A new investigation by the New York Times has placed some blame for the two 737 MAX crashes on pilot training and inexperience.

The author of the article is William Langewiesche a former national correspondent for The Atlantic and international correspondent for Vanity Fair. He grew up in aviation and got his start as a pilot before turning to journalism.

READ: Vietnam Airlines pilots fail to lower landing gear.

Langewiesche wrote of Lion Air, that the Indonesian airline whose 737 MAX crashed on October 29, killing all 189 people on board that “Lion Air is an aggressive airline that dominates the rapidly expanding Indonesian market in low-cost travel. It is known for hiring inexperienced pilots and for paying them little and working them hard.”

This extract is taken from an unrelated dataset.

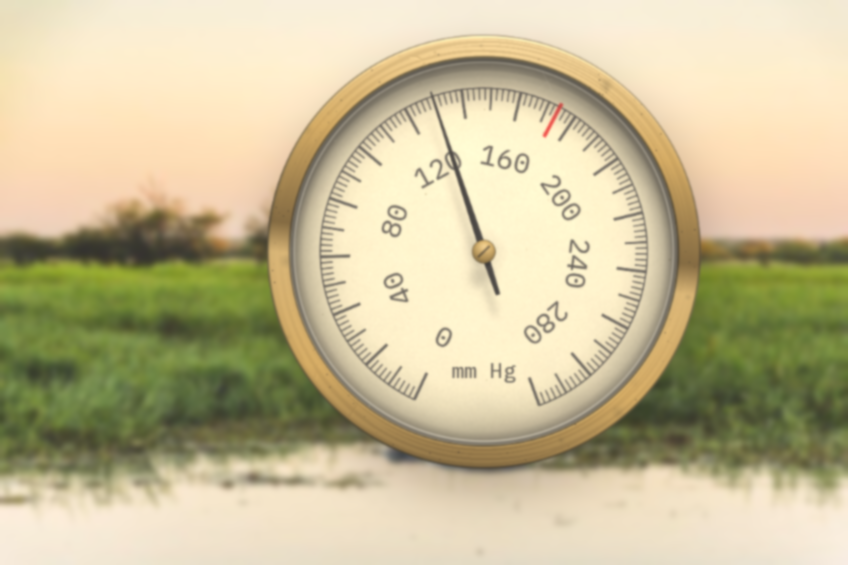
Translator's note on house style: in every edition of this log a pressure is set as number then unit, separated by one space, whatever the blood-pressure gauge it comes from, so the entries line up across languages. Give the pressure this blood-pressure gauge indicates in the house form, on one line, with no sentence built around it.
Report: 130 mmHg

Langewiesche added: “The captain, an Indian national named Bhavye Suneja, 31, was put in charge of piloting the 737 sooner than he would have been at “a more conventional airline. And once that 737 Max was having issues, the Lion Air crew didn’t mitigate the failures.”

The lack of experience of the pilots and issues with training was highlighted first by this website. 

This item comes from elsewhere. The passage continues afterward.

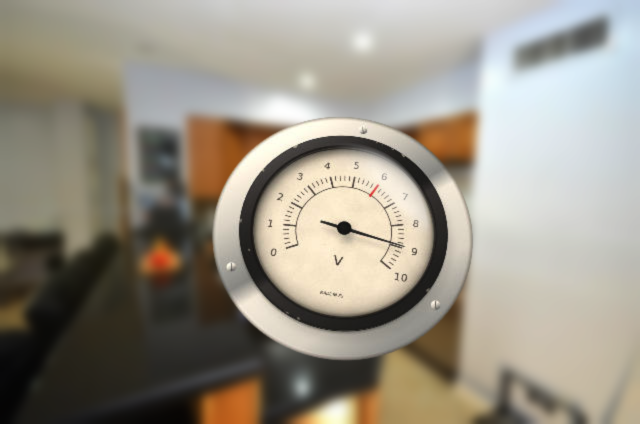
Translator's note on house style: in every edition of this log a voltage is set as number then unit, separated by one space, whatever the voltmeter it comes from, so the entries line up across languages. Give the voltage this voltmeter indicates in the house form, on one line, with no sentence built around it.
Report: 9 V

A stark example was Suneja’s lack of experience when he told air traffic control that he didn’t know the plane’s altitude.

Last year Frank Caron, who was brought in as Lion Air’s safety manager from 2009 to 2011 on orders from insurance firms, told the New York Times that the airline had an average of one major engineering issue every three days, even though most of its fleet was new.

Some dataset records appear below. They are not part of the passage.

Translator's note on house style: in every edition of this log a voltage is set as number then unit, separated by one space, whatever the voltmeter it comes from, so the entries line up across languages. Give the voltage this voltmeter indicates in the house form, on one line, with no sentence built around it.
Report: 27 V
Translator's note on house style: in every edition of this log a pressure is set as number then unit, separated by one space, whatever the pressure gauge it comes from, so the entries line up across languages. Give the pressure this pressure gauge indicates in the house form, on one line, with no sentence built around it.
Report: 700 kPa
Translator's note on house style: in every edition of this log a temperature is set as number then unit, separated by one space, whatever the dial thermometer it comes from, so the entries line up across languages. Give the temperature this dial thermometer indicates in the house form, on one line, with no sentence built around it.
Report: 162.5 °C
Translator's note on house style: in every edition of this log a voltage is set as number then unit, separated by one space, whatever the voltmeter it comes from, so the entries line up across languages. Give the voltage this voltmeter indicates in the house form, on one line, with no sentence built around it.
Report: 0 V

“Buying all the latest‑generation, state‑of‑the‑art engineering will be in vain if you don’t have systems in place that prioritize safety,” he told the NYT.

Caron said that pilot logbooks drastically understated the number of hours pilots actually worked.

“What I saw was a company, from the top down, that made saving money a motto — so spend the minimum on pilot training, salaries, management, everything,” he said.

Caron told Reuters that “safety is much more than running concepts and procedures, safety is a spirit, a state of mind, a way of thinking, an attitude in the daily aspects of operational life.

“And that is precisely what Lion never got. They would say, ‘the airline has 250 flights a day, it is not abnormal that you have accidents.’”

After the 2013 Bali crash, Lion Air co-founder Rusdi Kirana told media when asked about the airline’s poor safety record: “If we are seen to have many accidents, it’s because of our frequency of flights.”

Caron told Reuters that he left Lion Air after some of his safety recommendations were not implemented.

Lion Air rejected all of Caron’s claims.